Supplied data:
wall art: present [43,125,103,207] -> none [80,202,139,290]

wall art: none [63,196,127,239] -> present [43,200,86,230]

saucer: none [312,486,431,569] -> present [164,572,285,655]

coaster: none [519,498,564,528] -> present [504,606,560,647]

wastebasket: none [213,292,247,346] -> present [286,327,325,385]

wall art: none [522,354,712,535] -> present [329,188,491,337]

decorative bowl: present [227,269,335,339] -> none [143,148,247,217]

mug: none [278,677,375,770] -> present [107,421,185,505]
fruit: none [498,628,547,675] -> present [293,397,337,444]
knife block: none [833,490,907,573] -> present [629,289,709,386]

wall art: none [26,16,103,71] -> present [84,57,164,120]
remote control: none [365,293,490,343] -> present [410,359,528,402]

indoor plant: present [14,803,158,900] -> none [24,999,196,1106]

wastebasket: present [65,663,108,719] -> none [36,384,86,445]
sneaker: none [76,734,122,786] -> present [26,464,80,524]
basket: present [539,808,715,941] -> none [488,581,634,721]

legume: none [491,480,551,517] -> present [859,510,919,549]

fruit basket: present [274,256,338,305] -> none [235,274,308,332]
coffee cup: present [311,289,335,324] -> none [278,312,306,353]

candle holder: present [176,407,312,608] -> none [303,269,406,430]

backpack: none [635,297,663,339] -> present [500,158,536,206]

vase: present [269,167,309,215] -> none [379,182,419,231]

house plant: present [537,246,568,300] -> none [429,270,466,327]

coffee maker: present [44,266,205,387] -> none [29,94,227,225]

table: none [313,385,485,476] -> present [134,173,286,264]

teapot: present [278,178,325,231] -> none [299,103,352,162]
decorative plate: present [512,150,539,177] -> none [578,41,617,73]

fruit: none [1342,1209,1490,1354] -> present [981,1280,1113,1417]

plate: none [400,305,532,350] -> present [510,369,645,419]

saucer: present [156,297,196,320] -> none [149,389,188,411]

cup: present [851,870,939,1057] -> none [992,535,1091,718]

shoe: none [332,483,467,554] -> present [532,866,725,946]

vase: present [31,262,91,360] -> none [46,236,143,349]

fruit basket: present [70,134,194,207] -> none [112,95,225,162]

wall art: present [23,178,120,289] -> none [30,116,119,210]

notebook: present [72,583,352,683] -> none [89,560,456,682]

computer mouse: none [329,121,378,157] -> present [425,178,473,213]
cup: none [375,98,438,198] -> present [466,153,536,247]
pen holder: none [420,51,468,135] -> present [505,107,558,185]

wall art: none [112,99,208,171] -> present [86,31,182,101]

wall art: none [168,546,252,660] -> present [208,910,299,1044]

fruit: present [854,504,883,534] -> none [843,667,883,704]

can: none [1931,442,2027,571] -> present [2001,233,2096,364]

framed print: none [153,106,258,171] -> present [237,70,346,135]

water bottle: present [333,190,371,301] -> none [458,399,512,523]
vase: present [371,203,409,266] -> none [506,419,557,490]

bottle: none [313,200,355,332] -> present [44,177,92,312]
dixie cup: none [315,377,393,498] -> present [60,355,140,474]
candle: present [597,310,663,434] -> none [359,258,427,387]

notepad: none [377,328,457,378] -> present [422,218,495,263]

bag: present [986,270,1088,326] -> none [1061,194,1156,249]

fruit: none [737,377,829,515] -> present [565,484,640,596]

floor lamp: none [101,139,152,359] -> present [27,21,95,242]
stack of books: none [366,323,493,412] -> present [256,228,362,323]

Problem description: Output the records again in full. Keep every character as written.

Output for this task:
wall art: present [43,125,103,207] -> none [80,202,139,290]

wall art: none [63,196,127,239] -> present [43,200,86,230]

saucer: none [312,486,431,569] -> present [164,572,285,655]

coaster: none [519,498,564,528] -> present [504,606,560,647]

wastebasket: none [213,292,247,346] -> present [286,327,325,385]

wall art: none [522,354,712,535] -> present [329,188,491,337]

decorative bowl: present [227,269,335,339] -> none [143,148,247,217]

mug: none [278,677,375,770] -> present [107,421,185,505]
fruit: none [498,628,547,675] -> present [293,397,337,444]
knife block: none [833,490,907,573] -> present [629,289,709,386]

wall art: none [26,16,103,71] -> present [84,57,164,120]
remote control: none [365,293,490,343] -> present [410,359,528,402]

indoor plant: present [14,803,158,900] -> none [24,999,196,1106]

wastebasket: present [65,663,108,719] -> none [36,384,86,445]
sneaker: none [76,734,122,786] -> present [26,464,80,524]
basket: present [539,808,715,941] -> none [488,581,634,721]

legume: none [491,480,551,517] -> present [859,510,919,549]

fruit basket: present [274,256,338,305] -> none [235,274,308,332]
coffee cup: present [311,289,335,324] -> none [278,312,306,353]

candle holder: present [176,407,312,608] -> none [303,269,406,430]

backpack: none [635,297,663,339] -> present [500,158,536,206]

vase: present [269,167,309,215] -> none [379,182,419,231]

house plant: present [537,246,568,300] -> none [429,270,466,327]

coffee maker: present [44,266,205,387] -> none [29,94,227,225]

table: none [313,385,485,476] -> present [134,173,286,264]

teapot: present [278,178,325,231] -> none [299,103,352,162]
decorative plate: present [512,150,539,177] -> none [578,41,617,73]

fruit: none [1342,1209,1490,1354] -> present [981,1280,1113,1417]

plate: none [400,305,532,350] -> present [510,369,645,419]

saucer: present [156,297,196,320] -> none [149,389,188,411]

cup: present [851,870,939,1057] -> none [992,535,1091,718]

shoe: none [332,483,467,554] -> present [532,866,725,946]

vase: present [31,262,91,360] -> none [46,236,143,349]

fruit basket: present [70,134,194,207] -> none [112,95,225,162]

wall art: present [23,178,120,289] -> none [30,116,119,210]

notebook: present [72,583,352,683] -> none [89,560,456,682]

computer mouse: none [329,121,378,157] -> present [425,178,473,213]
cup: none [375,98,438,198] -> present [466,153,536,247]
pen holder: none [420,51,468,135] -> present [505,107,558,185]

wall art: none [112,99,208,171] -> present [86,31,182,101]

wall art: none [168,546,252,660] -> present [208,910,299,1044]

fruit: present [854,504,883,534] -> none [843,667,883,704]

can: none [1931,442,2027,571] -> present [2001,233,2096,364]

framed print: none [153,106,258,171] -> present [237,70,346,135]

water bottle: present [333,190,371,301] -> none [458,399,512,523]
vase: present [371,203,409,266] -> none [506,419,557,490]

bottle: none [313,200,355,332] -> present [44,177,92,312]
dixie cup: none [315,377,393,498] -> present [60,355,140,474]
candle: present [597,310,663,434] -> none [359,258,427,387]

notepad: none [377,328,457,378] -> present [422,218,495,263]

bag: present [986,270,1088,326] -> none [1061,194,1156,249]

fruit: none [737,377,829,515] -> present [565,484,640,596]

floor lamp: none [101,139,152,359] -> present [27,21,95,242]
stack of books: none [366,323,493,412] -> present [256,228,362,323]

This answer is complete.